I lay there waiting. Terror upon me. Who could it be? Whom did I fear? Maria? Colum?

For some seconds I lay there. Then I rose and went to the door. I opened it.

There was no one near.

The children were decorating the hall with holly and ivy.

I went out with them to bring in the yule log; they shrieked with happiness and I could feel myself being temporarily caught up in it. The damp soft air made my skin glow and I felt better than I had for some time.

Even the castle seemed less grim. The Christmas spirit had entered the house. And when it was over I promised myself I would go to my mother. I had made up my mind that I would tell her everything. I thought she might advise me not to return to the castle, and that is what I wanted.

I had always been careful with my journal—if such it could be called—because I dared not let Colum see it. The thought of his reading it had from the start embarrassed me; now I suppose it would be more than that. So when I had finished writing I always put it carefully where only I would know where to find it.
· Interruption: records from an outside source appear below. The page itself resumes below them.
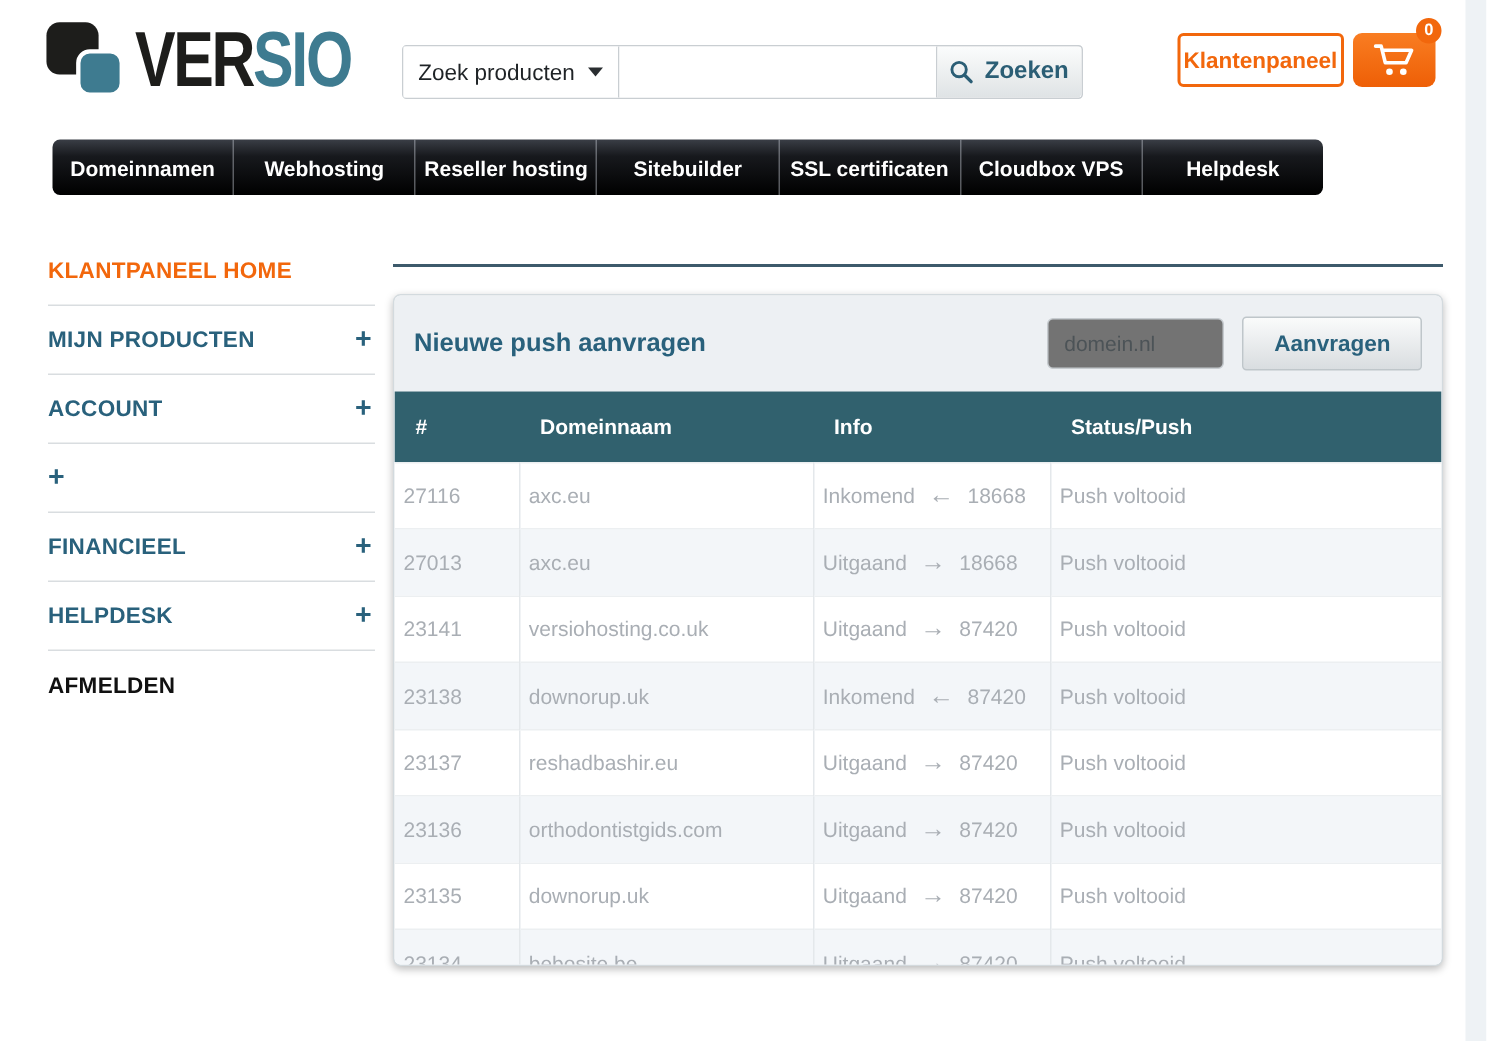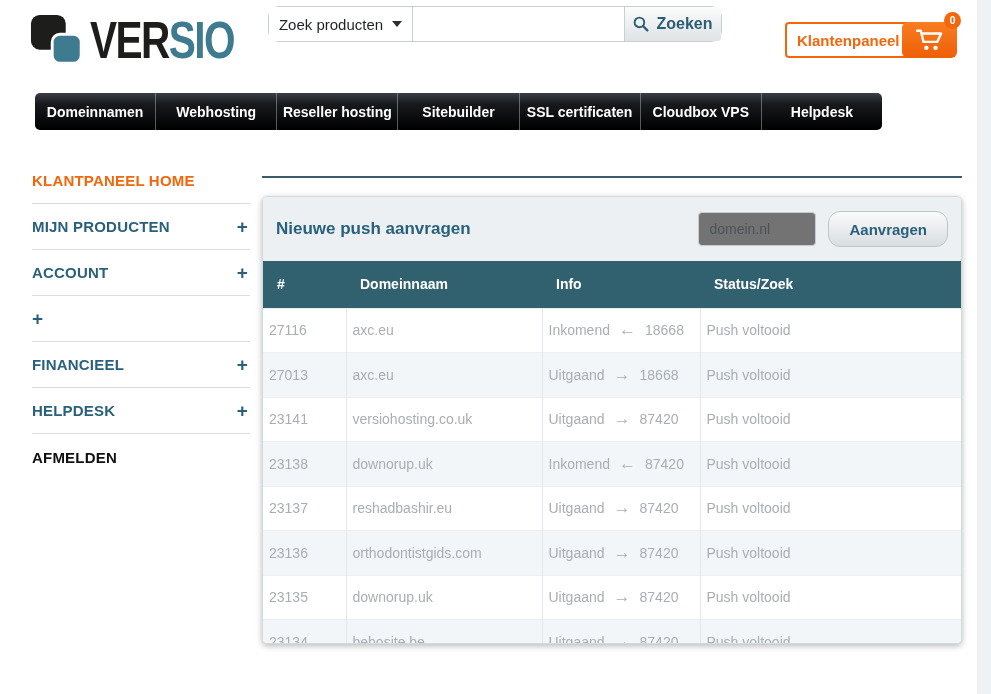--- a/index.html
+++ b/index.html
@@ -11,35 +11,35 @@
 
   
   .header { position:absolute; left:0; top:0; width:975px; height:90px; background:#fff; }
   .logo { position:absolute; left:30px; top:12px; display:flex; align-items:center; }
   .logo svg { width:56px; height:56px; }
   .logo-text { font-size:52px; font-weight:700; letter-spacing:-2px; line-height:56px;
                transform:scaleX(.78); transform-origin:left center; margin-left:4px; }
   .logo-dark { color:#1d1d1b; }
   .logo-teal { color:#3e7b90; }
 
-  .searchbar { position:absolute; left:268px; top:6px; height:36px; display:flex;
-               border:1px solid #c9ced2; border-radius:11px; background:#fff; }
+  .searchbar { position:absolute; left:268px; top:30px; height:36px; display:flex;
+               border:1px solid #c9ced2; border-radius:3px; background:#fff; }
   .search-cat { width:144px; display:flex; align-items:center; justify-content:center;
                 gap:9px; font-size:15px; color:#1f2326; border-right:1px solid #c9ced2;
                 cursor:pointer; background:#fff; }
   .caret-down { width:0; height:0; border-left:5px solid transparent;
                 border-right:5px solid transparent; border-top:6px solid #2a2e31; }
   .search-input { width:211px; border:none; outline:none; font-size:14px; padding:0 10px;
                   font-family:"Liberation Sans", sans-serif; }
   .search-btn { width:97px; border:none; border-left:1px solid #c9ced2; cursor:pointer;
                 background:linear-gradient(#fbfcfc,#dfe3e5); color:#2b5e75; font-weight:700;
                 font-size:16px; display:flex; align-items:center; justify-content:center; gap:7px;
                 border-radius:0 3px 3px 0; font-family:"Liberation Sans", sans-serif; }
 
-  .klant-btn { position:absolute; left:785px; top:22px; height:36px; padding:0 10px;
+  .klant-btn { position:absolute; left:785px; top:22px; height:36px; padding:0 2px;
                background:#fff; border:2px solid #f2670c; border-radius:4px; color:#f2670c;
                font-weight:700; font-size:15px; cursor:pointer;
                font-family:"Liberation Sans", sans-serif; }
   .cart-btn { position:absolute; left:902px; top:22px; width:55px; height:36px;
               background:linear-gradient(#f97d22,#ee5f06); border:none; border-radius:6px;
               cursor:pointer; display:flex; align-items:center; justify-content:center; }
   .cart-badge { position:absolute; right:-4px; top:-10px; min-width:17px; height:17px;
                 background:#f2670c; border-radius:50%; color:#fff; font-size:11px;
                 font-weight:700; line-height:17px; text-align:center; }
 
@@ -70,21 +70,21 @@
   .card { margin-top:18px; height:448px; border-radius:5px; overflow:hidden;
           border:1px solid #d3dade; box-shadow:0 2px 6px rgba(0,0,0,.28); background:#fff; }
 
   .panel { height:64px; background:#edf0f3; display:flex; align-items:center;
            padding:0 13px; gap:12px; }
   .panel-title { font-size:17px; font-weight:700; color:#29617c; flex:1; }
   .domain-input { width:118px; height:34px; border:1px solid #c6cbcf; border-radius:4px;
                   font-size:14px; padding:0 10px; outline:none; background:#737373;
                   font-family:"Liberation Sans", sans-serif; }
   .domain-input::placeholder { color:#4c5357; opacity:1; }
-  .aanvragen-btn { height:36px; padding:0 20px; border:1px solid #bfc6ca; border-radius:12px;
+  .aanvragen-btn { height:36px; padding:0 20px; border:1px solid #bfc6ca; border-radius:3px;
                    background:linear-gradient(#fafbfb,#d9dde0); color:#29617c; font-weight:700;
                    font-size:15px; cursor:pointer; font-family:"Liberation Sans", sans-serif; }
 
   table.push { width:100%; border-collapse:collapse; table-layout:fixed; }
   .push thead th { background:#31616e; color:#fff; font-weight:700; font-size:14px;
                    text-align:left; height:47px; padding-left:14px; }
   .col-id { width:83px; } .col-domain { width:196px; } .col-info { width:158px; }
   .push tbody td { height:44.5px; font-size:14px; color:#a9aeb4; padding-left:6px;
                    border-right:1px solid #e4e8eb; background:#fff; }
   .push tbody td:last-child { border-right:none; }
@@ -182,21 +182,21 @@
         <input class="domain-input" type="text" placeholder="domein.nl" style="">
         <button class="aanvragen-btn">Aanvragen</button>
       </div>
 
       <table class="push">
         <thead>
           <tr>
             <th class="col-id">#</th>
             <th class="col-domain">Domeinnaam</th>
             <th class="col-info">Info</th>
-            <th>Status/Zoek</th>
+            <th>Status/Push</th>
           </tr>
         </thead>
         <tbody id="push-rows">
   <tr>
     <td class="cell-id">27116</td>
     <td class="cell-domain">axc.eu</td>
     <td>
       <span class="info-cell">
         <span class="dir">Inkomend</span>
         <span class="arrow">←</span>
Since Maria had come back into the house I felt it was even more necessary than ever to keep my writings out of the way.

Because I kept it hidden I had always felt that I could write freely, which is the only way in which one can write a document such as this.

As we grew nearer to Christmas both Maria and Colum changed so much that I could, if I had not written down my feelings and what actually happened, have forgotten half of it and perhaps convinced myself that I had exaggerated. So I often looked back and read what I had written at the time it happened. It was amazing how it helped me to realize the truth of my situation. I somehow thought that it was because of this that I had felt this fear.
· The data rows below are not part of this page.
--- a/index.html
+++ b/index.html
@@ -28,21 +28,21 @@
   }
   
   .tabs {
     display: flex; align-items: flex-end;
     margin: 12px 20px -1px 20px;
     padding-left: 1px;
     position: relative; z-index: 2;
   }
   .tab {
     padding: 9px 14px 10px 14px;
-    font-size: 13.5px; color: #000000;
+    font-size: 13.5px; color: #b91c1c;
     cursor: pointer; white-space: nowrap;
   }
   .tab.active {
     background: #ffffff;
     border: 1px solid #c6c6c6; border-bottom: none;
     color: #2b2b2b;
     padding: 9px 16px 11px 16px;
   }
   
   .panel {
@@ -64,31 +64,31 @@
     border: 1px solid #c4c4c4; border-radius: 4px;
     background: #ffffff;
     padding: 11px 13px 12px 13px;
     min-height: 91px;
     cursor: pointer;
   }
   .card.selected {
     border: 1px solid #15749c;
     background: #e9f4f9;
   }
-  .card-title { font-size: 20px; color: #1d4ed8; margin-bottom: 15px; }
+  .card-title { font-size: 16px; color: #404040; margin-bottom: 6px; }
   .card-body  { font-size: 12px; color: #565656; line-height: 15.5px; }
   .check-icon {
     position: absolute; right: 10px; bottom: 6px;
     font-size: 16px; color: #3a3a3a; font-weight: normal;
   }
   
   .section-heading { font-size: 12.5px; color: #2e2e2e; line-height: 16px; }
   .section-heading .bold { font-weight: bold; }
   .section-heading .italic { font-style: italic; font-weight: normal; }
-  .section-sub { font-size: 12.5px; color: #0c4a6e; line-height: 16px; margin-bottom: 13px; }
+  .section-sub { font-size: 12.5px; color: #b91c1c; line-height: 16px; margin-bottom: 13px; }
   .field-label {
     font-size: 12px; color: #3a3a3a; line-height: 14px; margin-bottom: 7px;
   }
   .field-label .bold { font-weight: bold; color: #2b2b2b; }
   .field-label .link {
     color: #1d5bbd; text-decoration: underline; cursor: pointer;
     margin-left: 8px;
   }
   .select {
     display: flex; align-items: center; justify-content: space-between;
Now Colum was full of bonhomie and Christmas spirit. Maria had become human. She became less secretive. It seemed that the Christmas spirit of goodwill to all men had crept into the house.
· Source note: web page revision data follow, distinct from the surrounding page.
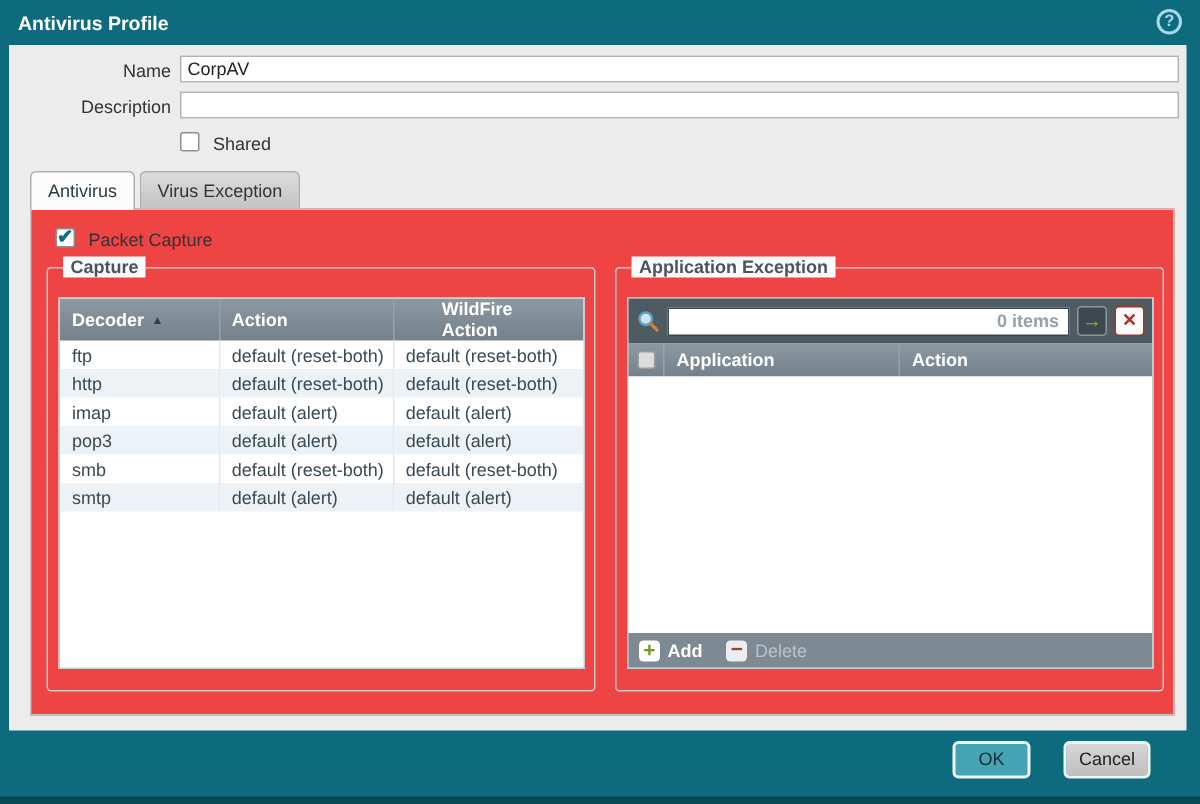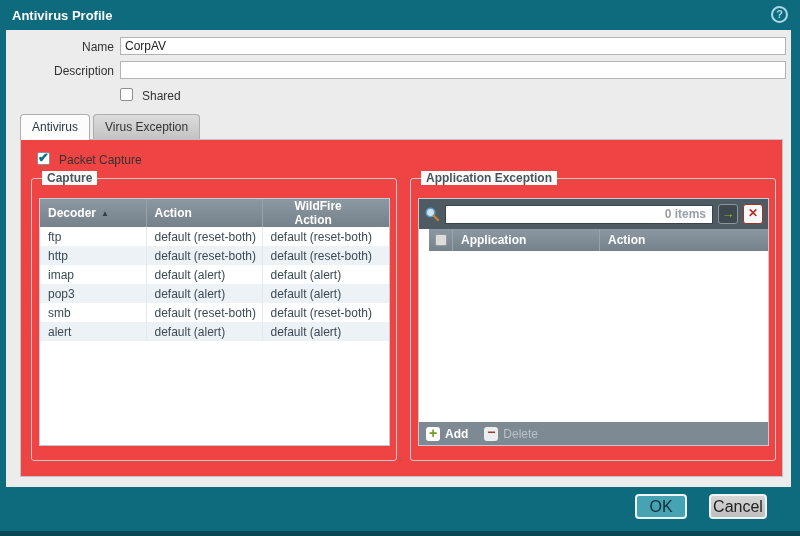--- a/index.html
+++ b/index.html
@@ -60,38 +60,38 @@
   .appex-toolbar { height:30px; background:#4e5b63; display:flex; align-items:center; padding:0 5px; gap:5px; }
   .search-icon { width:16px; height:16px; flex:0 0 auto; }
   .search-field { flex:1; height:19px; background:#fff; border:1px solid #39444b; display:flex;
                   align-items:center; justify-content:flex-end; padding:0 6px; cursor:text;font-weight:bold; }
   .items-count { color:#97a0a6; font-size:12px; }
   .go-btn { width:20px; height:20px; background:#3d484f; border:1px solid #8b969d; border-radius:3px;
             color:#94b821; font-weight:bold; font-size:13px; line-height:17px; text-align:center; cursor:pointer; }
   .clear-btn { width:20px; height:20px; background:#fbfbfb; border:1px solid #a23327; border-radius:3px;
                color:#b03024; font-weight:bold; font-size:12px; line-height:17px; text-align:center; cursor:pointer; }
   .appex-header { height:22px; background:linear-gradient(#8d99a2,#75818a); display:flex; align-items:flex-start;
-                  color:#fff; font-weight:bold; font-size:12px;margin-left:10px; }
+                  color:#fff; font-weight:bold; font-size:12px; }
   .col-check { width:24px; display:flex; justify-content:center; border-right:1px solid #97a2aa; height:100%; align-items:center; }
   .hdr-cb { width:12px; height:12px; background:#dcdcdc; border:1px solid #9a9a9a; border-radius:2px; cursor:pointer; }
   .col-app { flex:1; padding-left:8px; border-right:1px solid #97a2aa; height:100%; line-height:22px; cursor:pointer; }
   .col-action { width:168px; padding-left:8px; height:100%; line-height:22px; cursor:pointer; }
   .appex-body { flex:1; background:#fff; }
   .appex-footer { height:23px; background:#7e8a93; display:flex; align-items:center; gap:16px; padding:0 7px; }
   .tool-btn { display:flex; align-items:center; gap:5px; cursor:pointer; }
   .icon-plus { width:14px; height:14px; background:#fff; border-radius:3px; color:#6e9c1f; font-weight:bold;
                font-size:14px; line-height:12px; text-align:center; }
   .icon-minus { width:14px; height:14px; background:#fff; border-radius:3px; color:#a23327; font-weight:bold;
                 font-size:14px; line-height:11px; text-align:center; opacity:0.85; }
   .add-label { color:#fff; font-weight:bold; }
   .del-label { color:#b9c2c8; }
   .tool-btn.disabled { cursor:default; }
 
   
-  .btn { position:absolute; height:25px; border:2px solid #eef5f7; border-radius:4px; font-size:16px;
+  .btn { position:absolute; height:25px; border:2px solid #eef5f7; border-radius:4px; font-size:12px;
          text-align:center; line-height:21px; cursor:pointer; font-family:"Liberation Sans",sans-serif; }
   .btn-ok { right:113px; bottom:17px; width:52px; background:#45a3b3; color:#112e38; }
   .btn-cancel { right:33px; bottom:17px; width:58px; background:linear-gradient(#d6d6d6,#bfbfbf); color:#222; }
   .bottom-edge { position:absolute; left:0; right:0; bottom:0; height:5px; background:#0a4754; }
 </style>
 </head>
 <body>
 
 <div class="dialog">
 
@@ -155,21 +155,21 @@
                   <td>pop3</td>
                   <td>default (alert)</td>
                   <td>default (alert)</td>
                 </tr>
                 <tr>
                   <td>smb</td>
                   <td>default (reset-both)</td>
                   <td>default (reset-both)</td>
                 </tr>
                 <tr class="alt">
-                  <td>alert</td>
+                  <td>smtp</td>
                   <td>default (alert)</td>
                   <td>default (alert)</td>
                 </tr>
               </tbody>
           </table>
         </div>
       </div>
 
       <div class="group group-appex">
         <div class="group-legend">Application Exception</div>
“We shall not have your family here this Christmas,” said Colum, “nor go to them. We shall have to make up for that. We’ll have the mummers in to do a play. How’s that?”

The children were delighted. Tamsyn and Senara made a Christmas crib and while they were making it Tamsyn decided that they should do a Nativity play themselves and the grownups should be their audience.

Tamsyn was cleverer at her books than the others and she wrote the play which they would present in mime, for Connell declared that he would not learn words. Two or three of the local squires were being invited and as they had children these would be brought in to play their parts.

Senara was to be the Virgin at first but somehow she didn’t look the part, but she did make an enchanting shepherd boy who saw the star in the East and to her surprise Tamsyn was the Virgin. I was pleased because in spite of her somewhat retroussé nose and her wide mouth there was a purity about her and I set about devising her costume. This was where Maria showed herself in a new light. She found materials for the costumes and appeared to enjoy helping them to dress up. Even Colum watched with amusement and Connell who might so easily have imagined such mummery only fit for girls was delighted to be one of the Three Kings.

There was a great deal of speculation as to who would find the silver penny and be King for the Night. Connell boasted of what he would do if he were.

There was to be dancing, music and singing, the children would sing madrigals in which we would all join; then they would show their skill with their lutes and recorders.

From the kitchens there came the smell of baking. There was to be feasting as never before.